The U.S. Forest Service is hurtling along with a $300,000 plan to build four day-use areas on the banks of the East Verde River along Houston Mesa Road.
Soon after the 700-acre Water Wheel Fire terrified residents in nearby subdivisions, the Payson Ranger District of the Tonto National Forest shut most of the area along the river to camping and applied for money to put in day-use parking areas and toilets to protect the fragile area.
Crews will start work at the end of
October to create paved parking areas at four sites along Houston Mesa Road — First Crossing, Water Wheel, Second Crossing and Third Crossing. The Forest Service will pay for the parking lot work with about $196,000 from the national Legacy Roads and Trails Fund, thanks to a grant the quick-witted rangers in the Payson office applied for after the fire.
The local office also got a roughly $100,000 grant to build four concrete vault toilets, which look like regular concrete block bathrooms — but which must be pumped out periodically.
The Payson Ranger District will use another $20,000 or so in local recreation funds to put in signs and picnic tables.
“Basically, we’re trying to have the whole thing open for business in the spring,” said assistant district ranger Larry Vogel.
Vogel said the district hasn’t yet decided exactly how to manage the newly developed areas, which have long been popular, unregulated camping and picnicking areas.
The Forest Service will probably charge a day-use fee to use the parking lots and other facilities, but hasn’t yet figured out how much to charge or whether to offer some sort of an annual pass to residents — as the Forest Service does in Sedona.

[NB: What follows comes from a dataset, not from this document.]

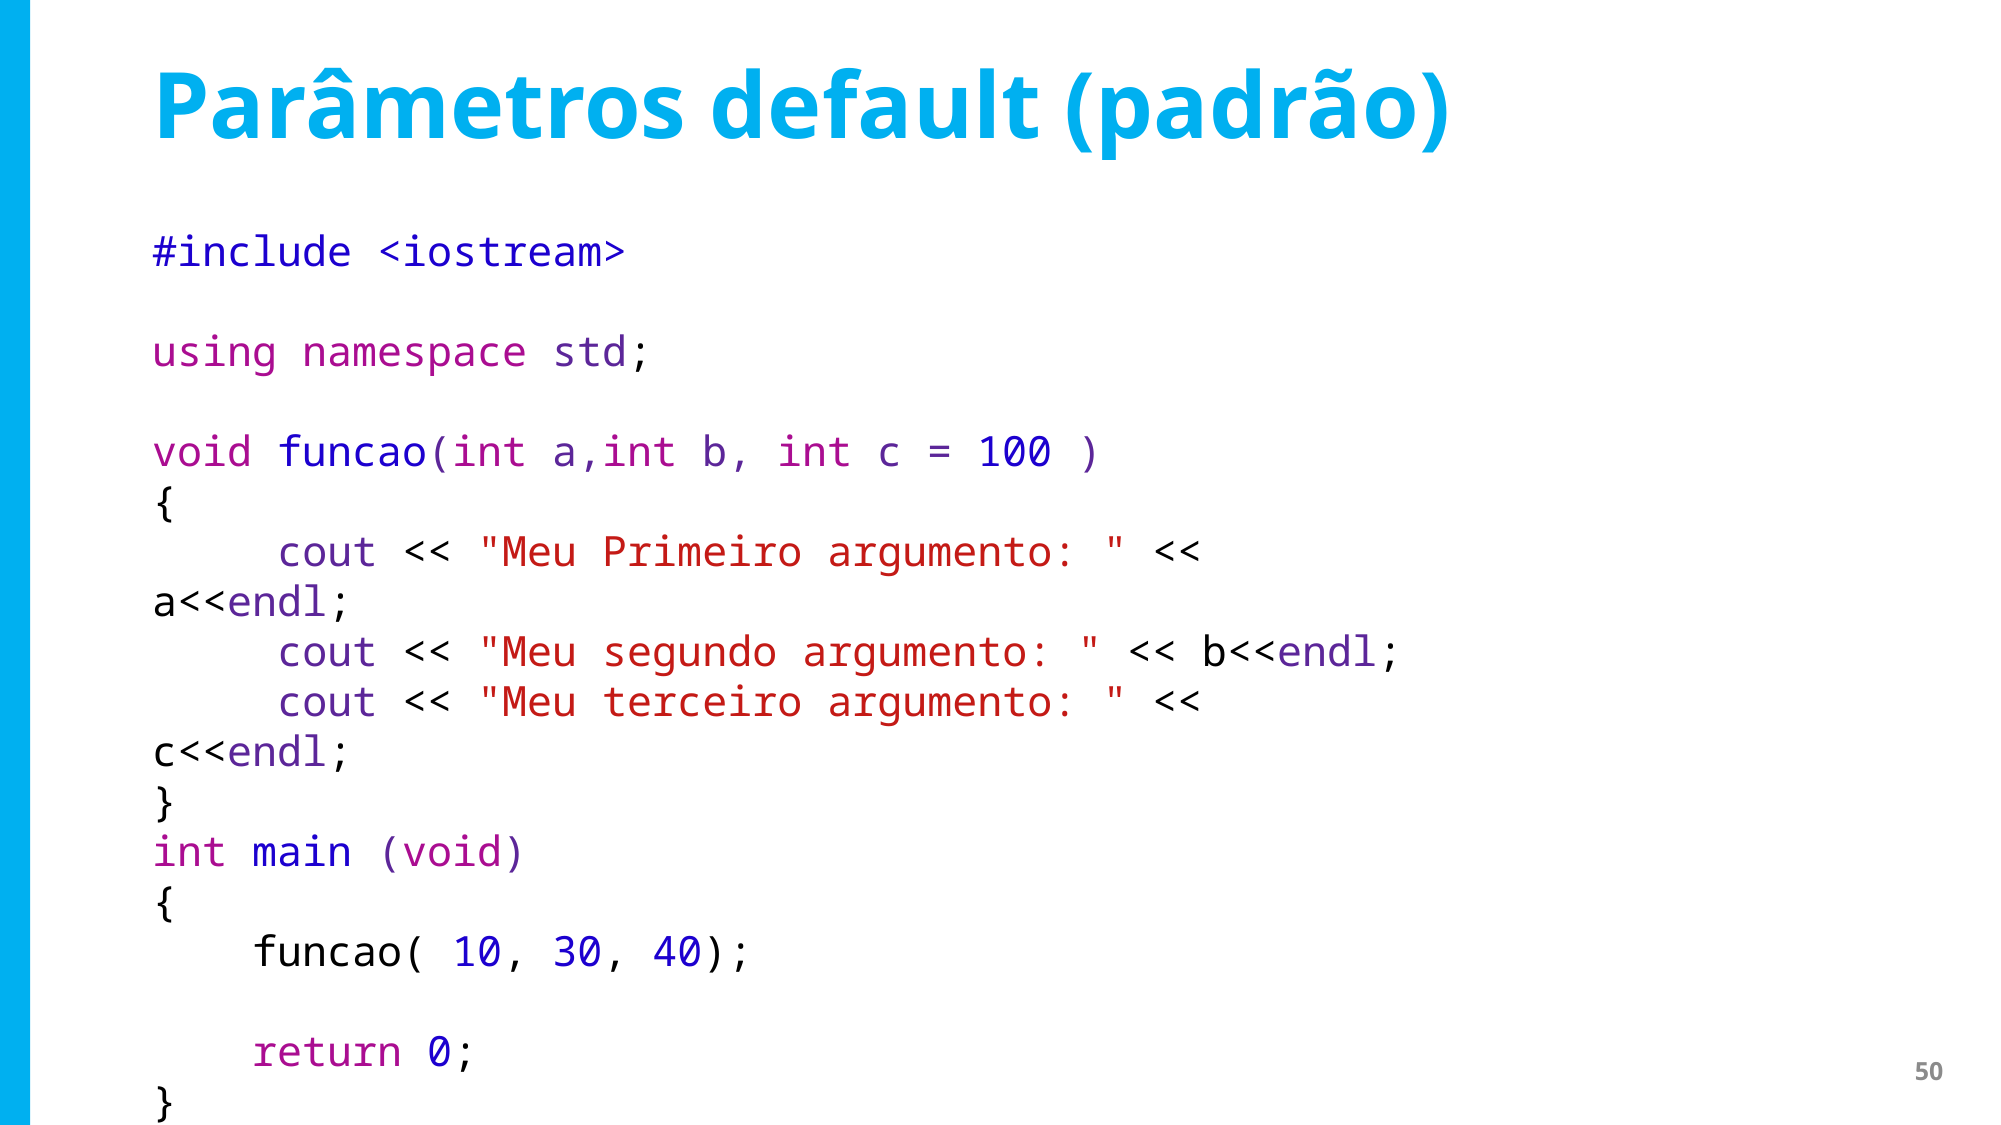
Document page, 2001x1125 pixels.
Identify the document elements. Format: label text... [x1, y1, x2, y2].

slide_number 50 [1508, 1042, 1959, 1103]
title Parâmetros default (padrão) [137, 0, 1863, 218]
text_box #include <iostream> using namespace std; void funcao(int a,int b, int c = 100 ) { cout << "Meu Primeiro argumento: " << a<<endl; cout << "Meu segundo argumento: " << b<<endl; cout << "Meu terceiro argumento: " << c<<endl; } int main (void) { funcao( 10, 30, 40); return 0; } [137, 217, 1431, 1125]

Vogel said he didn’t know whether the ban on camping will remain in place, but said the extensive closures encompassing the burn areas will likely be lifted by the spring.
Residents in nearby communities like Whispering Pines and Beaver Valley have long worried about the many untended campfires left behind and by the constant threat of sewage contamination of the stream from the wastes of campers, who have no access to toilets along miles of river.
The Water Wheel Fire started just across the road from the unregulated Water Wheel campground and spread rapidly, forcing the evacuation of Beaver Valley and Whispering Pines. Firefighters later said only sudden shifts in the wind saved both of those communities nities from devastation.
That fire has inflicted serious damage on the watershed, causing mudflows and siltation into the East Verde River, one of the region’s prime recreational attractions.
Paul Ruettgers, who lives near the East Verde River, said silt has buried once-clear pools along miles of river.
“A lot of it is just featureless now,” said Ruettgers. “Silt and mud have filled the plunge pools. It’s just a mess all the way from First Crossing to East Verde Estates.”
He blamed the Forest Service for not doing more to prevent mud from flowing off the denuded slopes of Diamond Point seared by the Water Wheel Fire.
“If they’d at least have attempted to do something, the river might have had a chance,” concluded Ruettgers.
“I used to take my dogs to swim in pools 10 feet deep, but they’re all sedimented out. I walk that creek constantly. I am the eyes and ears of that streambed and it’s crying out for help.”
Vogel said the Forest Service put into place “straw logs” to slow runoff from the hillsides, but only the return of vegetation on the slopes could protect the creek.
“I know there’s a lot of sediment going into the stream right now, I’ve seen it. But what the full effects are is a judgment I can’t make right now.”
The Forest Service moved quickly to establish the day-use areas, bar uncontrolled camping and get the $300,000 in grants following the near disaster of the Water Wheel Fire.
“The biggest issue was watershed quality — not to control use, but to keep the poop off the ground and the sediment out of the stream from the parking areas,” said Vogel.
He disputed complaints that the Forest Service doesn’t move fast enough to protect areas like the East Verde.
“We turn a lot of things over as fast as we get information. We’re often the scapegoat for what’s taking so long. I pretty much resent that we’re always implicated as the ones dragging our feet.”
Interestingly enough, Payson officials who have been prodding the Forest Service to move quickly to approve a path for the Blue Ridge pipeline along Houston Mesa Road have privately expressed concerns about whether the Forest Service is moving too fast on the recreational parking lot areas.
A consulting firm is nearing completion of an environmental impact statement on the pipeline. That study will ultimately determine the precise route of the pipeline, which will run from Washington Park to the plateau near the Shoofly Ruins along Houston Mesa Road.
One route would put the pipeline right at the edge of the road for most of that journey. An alternative route would in several places take the pipeline up away from the creek and the vulnerable river crossings.
Payson officials have expressed concern that the newly paved parking lots might lie in the path of the pipeline, forcing Payson to tear up portions of the parking lots and rebuild them to accommodate the pipeline in several years.
However, Vogel said that as far as he knows, the parking lots and day-use areas won’t interfere with the pipeline route.
“As far as I know, that’s not an issue,” he said. “This project’s ready to go.”